Because a state of war already exists, the use of violence as a "defensive" measure is completely justified. This is how a person can reaffirm their religion's commitment to non-violence just before encouraging violent attacks. Oddly enough, this state of war is often encouraged and even valued by desperate and disillusioned people because violence provides them with an illusion of power. It provides status, meaning and identity in a world which no longer recognizes them.
Juergensmeyer calls these acts of violence "performance violence":
In speaking of terrorism as "performance violence," I am not suggesting that such acts are undertaken lightly or capriciously. Rather, like religious ritual or street theater, they are dramas designed to have an impact on the several audiences that they affect. Those who witness the violence - even at a distance, via the news media - are therefore a part of what occurs.
[...]
Public ritual has traditionally been the province of religion, and this is one of the reasons that performance violence comes so naturally to activists from religious backgrounds. ...The victims of terrorism are targeted not because they are threatening to the perpetrators ...but because they are "symbols, tools, animals or corrupt beings" that tie into "a special picture of the world, a specific consciousness" that the activist possesses.
The use of the term "ritual" might be seen by some as an attempt to minimize the events, but quite the opposite is true. As rituals, the acts of violence are timed, scripted and specially staged for all involved: activists, victims and audiences. As ritual, the acts of violence are given symbolic meaning which goes far beyond the immediate targets. Religion thus transforms the brutality and bloodshed into something transcendent and holy.
All of this should help make it clear just how difficult it will be to actually end such cultures of violence and achieve peace. The activists believe that they are in a cosmic struggle of good vs. evil - compromising with evil is not an option, and allies who try will be regarded as new enemies. They take a very long-term view of things and do not feel the need to "win" this year or next year - if it takes a hundred years to achieve their aims, they will pursue the violence for that long.

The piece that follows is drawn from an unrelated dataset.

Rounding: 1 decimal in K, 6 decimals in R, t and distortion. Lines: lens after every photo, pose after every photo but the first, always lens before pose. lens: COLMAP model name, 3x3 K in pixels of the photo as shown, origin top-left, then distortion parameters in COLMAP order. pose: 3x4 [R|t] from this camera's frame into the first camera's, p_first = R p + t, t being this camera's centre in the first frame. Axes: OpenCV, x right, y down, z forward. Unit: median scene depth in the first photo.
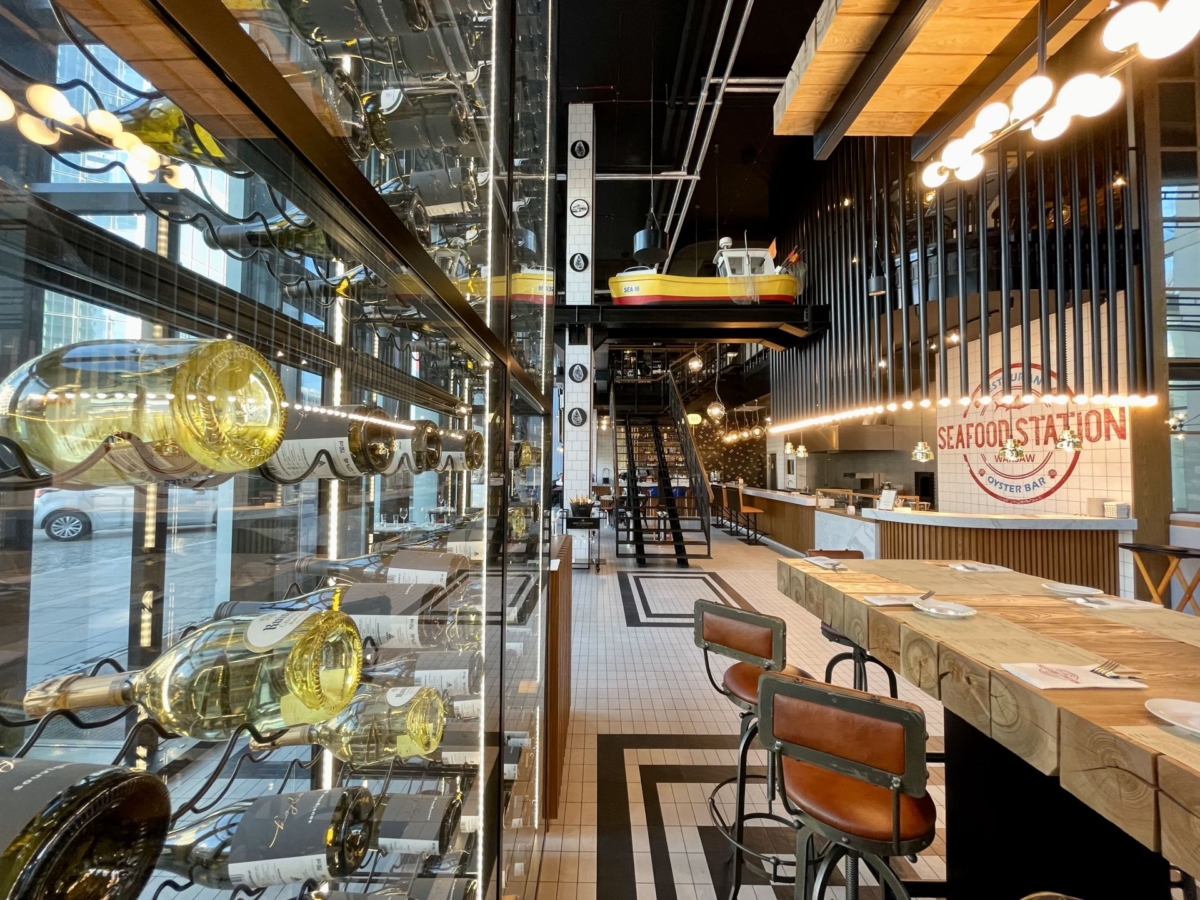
lens RADIAL K [[486.5, 0, 596.1], [0, 486.5, 447.9], [0, 0, 1]] dist [-0.002463, 0.000345]
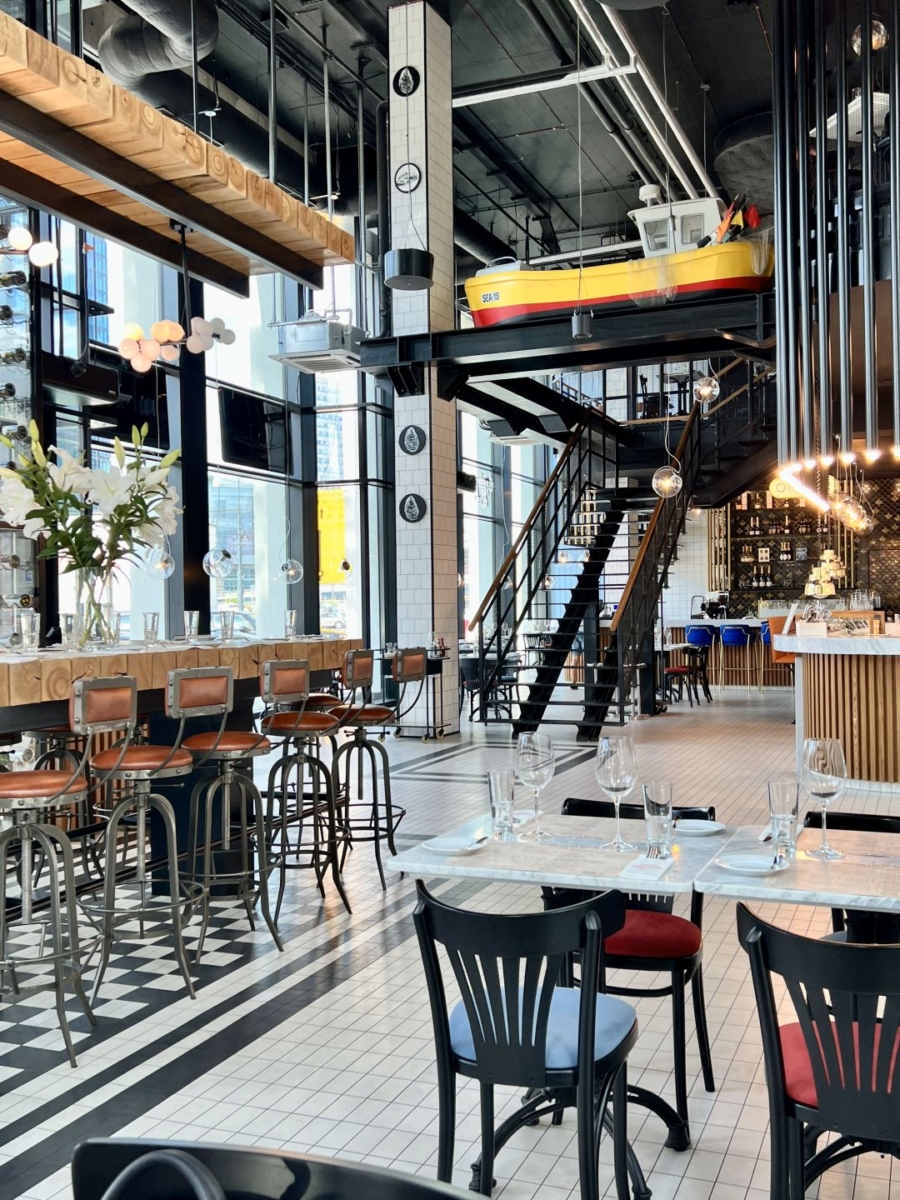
lens RADIAL K [[1150.0, 0, 450.0], [0, 1150.0, 600.0], [0, 0, 1]] dist [0.059037, -0.001306]
pose [[0.922783, -0.027488, -0.384339, 0.567509], [0.039299, 0.998965, 0.022907, 0.024494], [0.383311, -0.036243, 0.922908, -0.386300]]
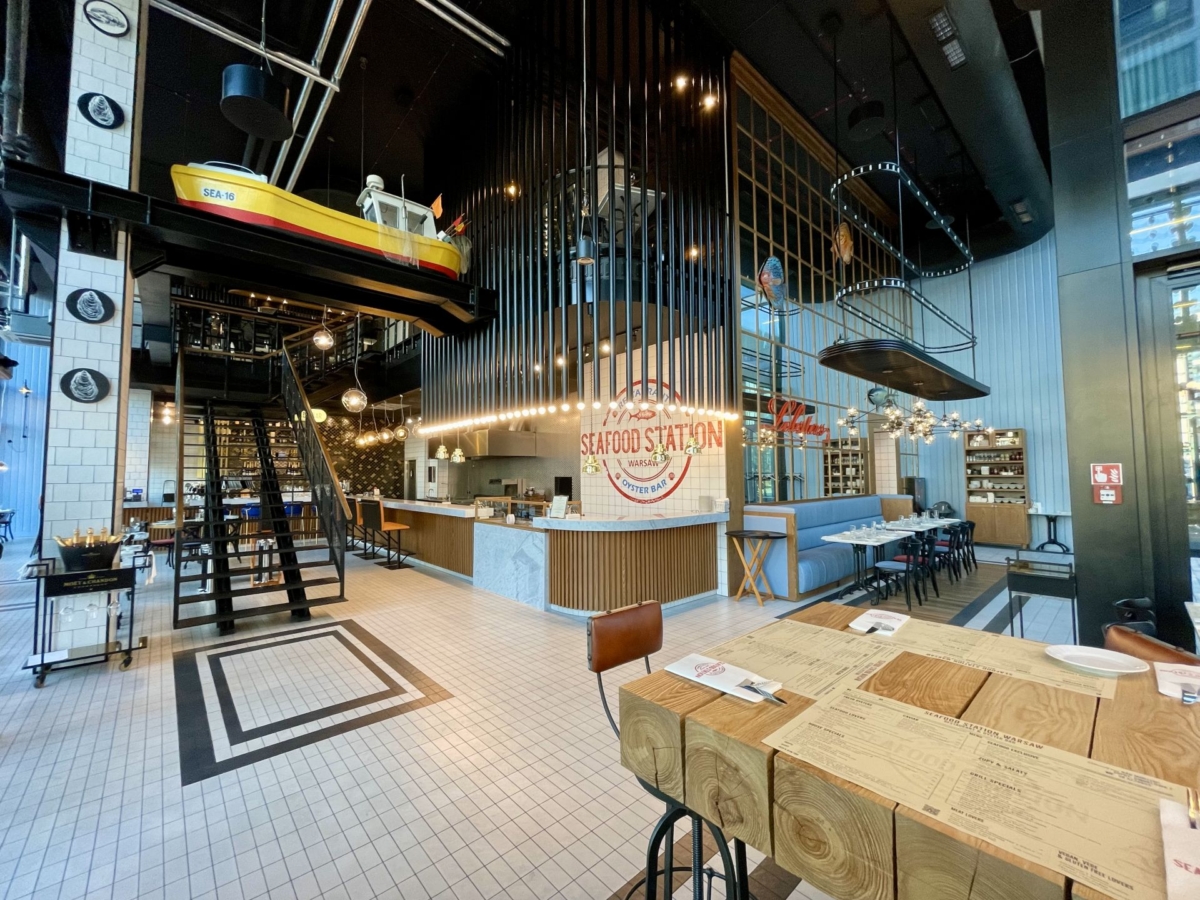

If religion is a reason used for justifying the violence and for helping it continue, the solution according to Juergensmeyer is not secularization but rather more religion. He argues that more religion in public life would help mitigate against violence, but his argument is not very persuasive. Aside from this, his exploration of the reasons behind the religious violence is very good and quite enlightening. Much of the craziness in the world today seems a bit less crazy and a bit more understandable after reading his book.